Advisers or advisors?

The requirements of MIFID2 are now centre screen for firms on all sides of the asset management industry.  The newspaper headlines focus on the requirement to unbundle and pay separately for research, but for LGPS Funds the categorisation by default as retail clients has caused the most angst.  Most, if not all, will wish to ‘opt up’ to professional status, so that they can continue to invest in lower fee vehicles.  

 

After many months and heavyweight representations to the FCA, there is now a template which they can complete to ask fund managers to opt them up, which contains both quantitative and qualitative criteria.  The latter are intended to ensure that there is sufficient expertise present that the client can understand the advice and information given by the fund manager.

 

As always with something done in a hurry against a deadline, in this case 3rd January 2018, there are some anomalies and unintended consequences.  The first question is who needs to opt LGPS funds up.  Managers do, of course, but what about consultants and advisers? 

 

In theory any firm or individual providing regulated advice (FCA definition) on specified investments should do so.  As pool subfunds will be included in this definition, and individual LGPS Funds will continue after pooling to be responsible for allocating between them, there is a clear argument to say that any entity assisting them with advice in this area needs to be FCA regulated and to opt their clients up.  However, asset allocation and general advice are not regulated activities, and the funds’ investment activities are, according to the guidance on pooling provided by the Government, explicitly restricted to asset allocation.  Which suggests that there is no need.

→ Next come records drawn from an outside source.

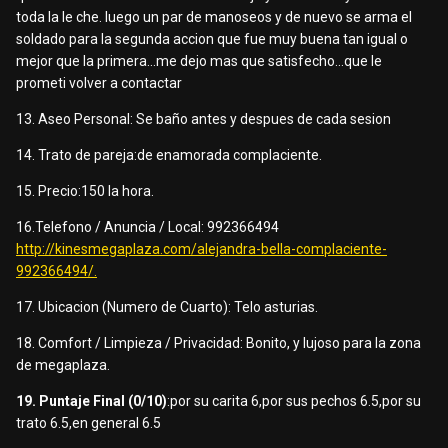
toda la le che. luego un par de manoseos y de nuevo se arma el
soldado para la segunda accion que fue muy buena tan igual o
mejor que la primera...me dejo mas que satisfecho...que le
prometi volver a contactar
13. Aseo Personal: Se baño antes y despues de cada sesion
14. Trato de pareja:de enamorada complaciente.
15. Precio:150 la hora.
16.Telefono / Anuncia / Local: 992366494
http://kinesmegaplaza.com/alejandra-bella-complaciente-
992366494/.
17. Ubicacion (Numero de Cuarto): Telo asturias.
18. Comfort / Limpieza / Privacidad: Bonito, y lujoso para la zona
de megaplaza.
19. Puntaje Final (0/10)
:por su carita 6,por sus pechos 6.5,por su
trato 6.5,en general 6.5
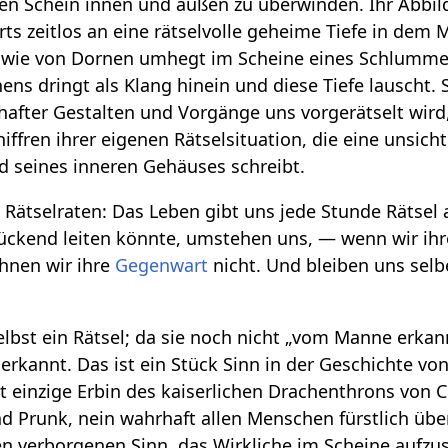
den Schein innen und außen zu überwinden. Ihr Abbil
rts zeitlos an eine rätselvolle geheime Tiefe in de
 wie von Dornen umhegt im Scheine eines Schlummers
ns dringt als Klang hinein und diese Tiefe lauscht. S
fter Gestalten und Vorgänge uns vorgerätselt wird
hiffren ihrer eigenen Rätselsituation, die eine unsic
 seines inneren Gehäuses schreibt.
Rätselraten: Das Leben gibt uns jede Stunde Rätsel
ückend leiten könnte, umstehen uns, — wenn wir ihr
hnen wir ihre
Gegenwart
nicht. Und bleiben uns selb
elbst ein Rätsel; da sie noch nicht „vom Manne erkann
 erkannt. Das ist ein Stück Sinn in der Geschichte vo
t einzige Erbin des kaiserlichen Drachenthrons von 
d Prunk, nein wahrhaft allen Menschen fürstlich übe
en verborgenen Sinn, das Wirkliche im Scheine aufzu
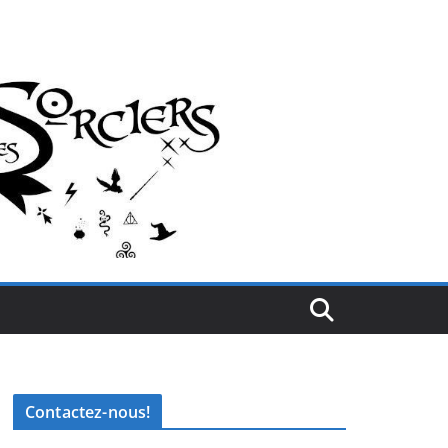
Contactez-nous!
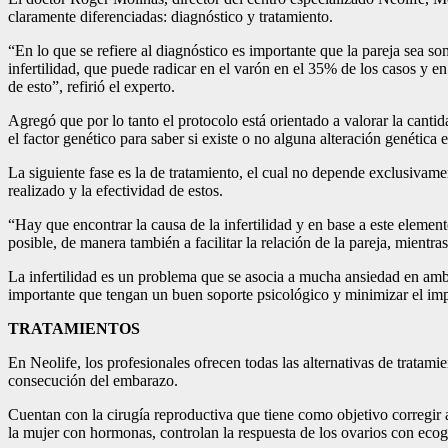
claramente diferenciadas: diagnóstico y tratamiento.
“En lo que se refiere al diagnóstico es importante que la pareja sea s
infertilidad, que puede radicar en el varón en el 35% de los casos y 
de esto”, refirió el experto.
Agregó que por lo tanto el protocolo está orientado a valorar la canti
el factor genético para saber si existe o no alguna alteración genética 
La siguiente fase es la de tratamiento, el cual no depende exclusivament
realizado y la efectividad de estos.
“Hay que encontrar la causa de la infertilidad y en base a este eleme
posible, de manera también a facilitar la relación de la pareja, mientr
La infertilidad es un problema que se asocia a mucha ansiedad en amb
importante que tengan un buen soporte psicológico y minimizar el impa
TRATAMIENTOS
En Neolife, los profesionales ofrecen todas las alternativas de tratam
consecución del embarazo.
Cuentan con la cirugía reproductiva que tiene como objetivo corregir 
la mujer con hormonas, controlan la respuesta de los ovarios con ecog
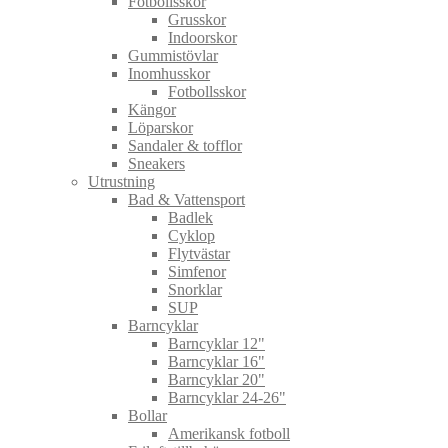
Fotbollsskor
Grusskor
Indoorskor
Gummistövlar
Inomhusskor
Fotbollsskor
Kängor
Löparskor
Sandaler & tofflor
Sneakers
Utrustning
Bad & Vattensport
Badlek
Cyklop
Flytvästar
Simfenor
Snorklar
SUP
Barncyklar
Barncyklar 12"
Barncyklar 16"
Barncyklar 20"
Barncyklar 24-26"
Bollar
Amerikansk fotboll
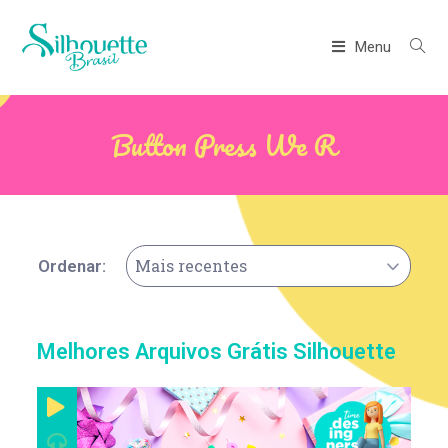
Menu
Button Press We R
Mais recentes
Ordenar:
Melhores Arquivos Grátis Silhouette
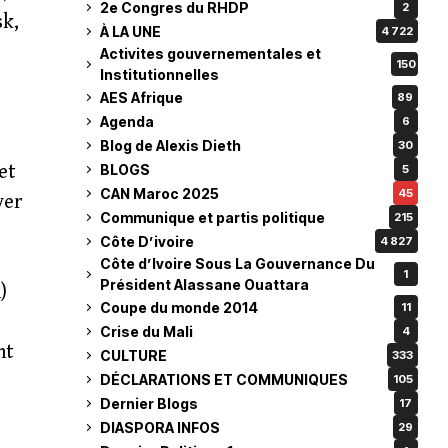
2e Congres du RHDP
2
sk,
À LA UNE
4 722
Activites gouvernementales et
150
Institutionnelles
AES Afrique
89
Agenda
6
Blog de Alexis Dieth
30
BLOGS
et
5
CAN Maroc 2025
45
yer
Communique et partis politique
215
Côte D’ivoire
4 827
Côte d’Ivoire Sous La Gouvernance Du
1
Président Alassane Ouattara
)
Coupe du monde 2014
11
Crise du Mali
4
nt
CULTURE
333
DÉCLARATIONS ET COMMUNIQUES
105
Dernier Blogs
17
DIASPORA INFOS
29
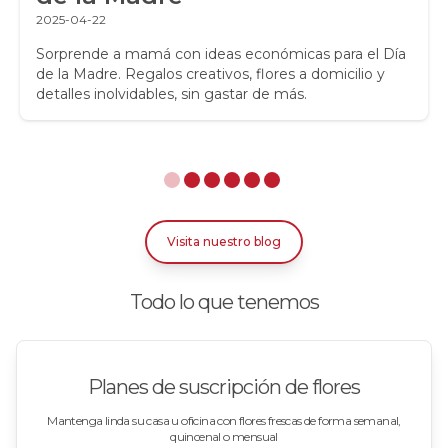
Regalos para niños
2025-04-22
Rosas
Sorprende a mamá con ideas económicas para el Día
de la Madre. Regalos creativos, flores a domicilio y
detalles inolvidables, sin gastar de más.
Rosas Amarillas
Rosas Arcoíris
Rosas Azules
Rosas Bicolor Blancas-Rojas
Visita nuestro blog
Rosas Blancas
Todo lo que tenemos
Rosas Damasco
Rosas en arreglos
Planes de suscripción de flores
Rosas en floreros
Mantenga linda su casa u oficina con flores frescas de forma semanal,
quincenal o mensual
Rosas Fucsia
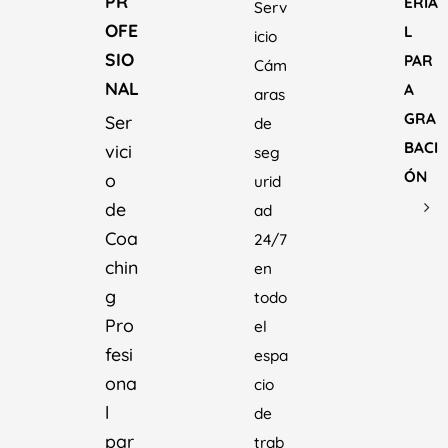
PR
ERIA
Serv
OFE
L
icio
SIO
PAR
Cám
NAL
A
aras
GRA
Ser
de
BACI
vici
seg
ÓN
o
urid
de
ad
Coa
24/7
chin
en
g
todo
Pro
el
fesi
espa
ona
cio
l
de
par
trab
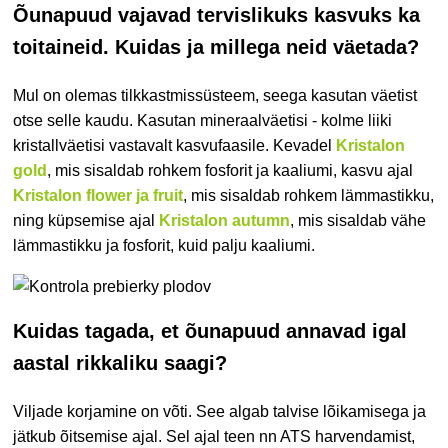
Õunapuud vajavad tervislikuks kasvuks ka
toitaineid. Kuidas ja millega neid väetada?
Mul on olemas tilkkastmissüsteem, seega kasutan väetist
otse selle kaudu. Kasutan mineraalväetisi - kolme liiki
kristallväetisi vastavalt kasvufaasile. Kevadel
Kristalon
gold
, mis sisaldab rohkem fosforit ja kaaliumi, kasvu ajal
Kristalon flower ja fruit
, mis sisaldab rohkem lämmastikku,
ning küpsemise ajal
Kristalon autumn
, mis sisaldab vähe
lämmastikku ja fosforit, kuid palju kaaliumi.
Kuidas tagada, et õunapuud annavad igal
aastal rikkaliku saagi?
Viljade korjamine on võti. See algab talvise lõikamisega ja
jätkub õitsemise ajal. Sel ajal teen nn ATS harvendamist,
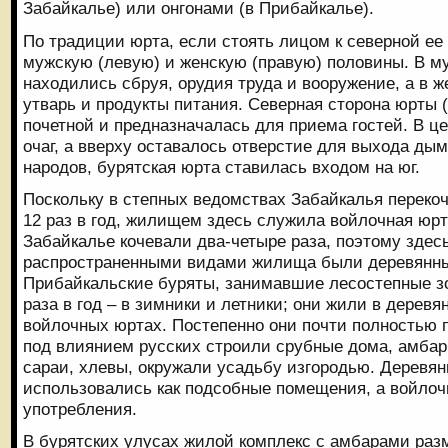
Забайкалье) или онгонами (в Прибайкалье).
По традиции юрта, если стоять лицом к северной ее 
мужскую (левую) и женскую (правую) половины. В м
находились сбруя, орудия труда и вооружение, а в 
утварь и продукты питания. Северная сторона юрты 
почетной и предназначалась для приема гостей. В ц
очаг, а вверху оставалось отверстие для выхода дым
народов, бурятская юрта ставилась входом на юг.
Поскольку в степных ведомствах Забайкалья переко
12 раз в год, жилищем здесь служила войлочная юр
Забайкалье кочевали два-четыре раза, поэтому здес
распространенными видами жилища были деревянны
Прибайкальские буряты, занимавшие лесостепные з
раза в год – в зимники и летники; они жили в дерев
войлочных юртах. Постепенно они почти полностью 
под влиянием русских строили срубные дома, амбар
сараи, хлевы, окружали усадьбу изгородью. Деревя
использовались как подсобные помещения, а войло
употребления.
В бурятских улусах жилой комплекс с амбарами раз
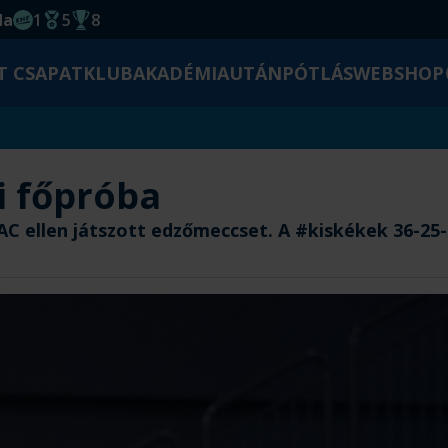
da
1
5
8
EHF kupagyőzelem 2014
Magyar Bajnoki cím
Magyar-Kupa győzelem
T CSAPAT
KLUB
AKADÉMIA
UTÁNPÓTLÁS
WEBSHOP
ti főpróba
C ellen játszott edzőmeccset. A #kiskékek 36-25-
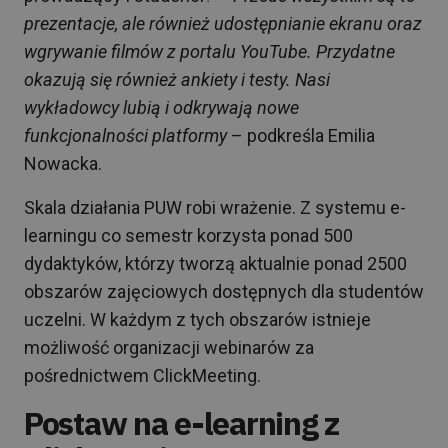
prezentacje, ale również udostępnianie ekranu oraz
wgrywanie filmów z portalu YouTube. Przydatne
okazują się również ankiety i testy. Nasi
wykładowcy lubią i odkrywają nowe
funkcjonalności platformy
– podkreśla Emilia
Nowacka.
Skala działania PUW robi wrażenie. Z systemu e-
learningu co semestr korzysta ponad 500
dydaktyków, którzy tworzą aktualnie ponad 2500
obszarów zajęciowych dostępnych dla studentów
uczelni. W każdym z tych obszarów istnieje
możliwość organizacji webinarów za
pośrednictwem ClickMeeting.
Postaw na e-learning z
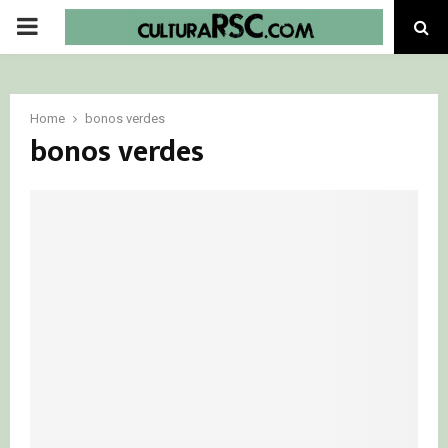
PRIMARY
MENU
Home
bonos verdes
bonos verdes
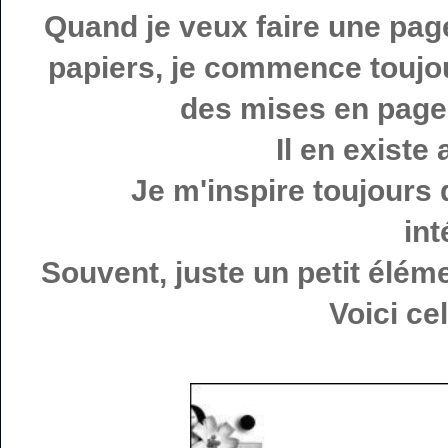
Quand je veux faire une pag
papiers, je commence toujo
des mises en page 
Il en existe
Je m'inspire toujours 
in
Souvent, juste un petit élém
Voici ce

Despite the arguments both ways, the direction of travel is fairly clear and I would expect anyone providing specific advice on individual subfunds - as opposed to commenting on, for example, an investment consultant or pool’s choice of them - to end up requiring to be FCA regulated, and having to opt his/her client up.  Personally, I am going to rely on the wording in my contract which defines my duties as providing ‘general’ advice.

 

To confuse matters further, what the industry knows as the consultant is the adviser from the template’s perspective and vice versa.  This is because it refers to the entity advising the firm on its Investment Strategy Statement (ie. ‘advising’ as per the LGPS regulations and not in the FCA meaning of the word).  Where both investment consultant and independent adviser are present, that will be the former, so the latter has to be put down as consultant.

 

Then there are the qualitative criteria, such as longevity of tenure.  An Officer at one of my clients has 38 years in post and we are joking that MIFID2’s requirements mean he will not be allowed to retire because they need to keep the average years of experience up.  There’s also the form’s usage of the American ‘advisor’, whereas my LGPS contracts use the English form ‘adviser’.  

 

I could go on and on, but I have to go and feed my dog her morning meal.  I must be careful not to get the MIFID2 ‘opt up’ process muddled up with what I normally give her!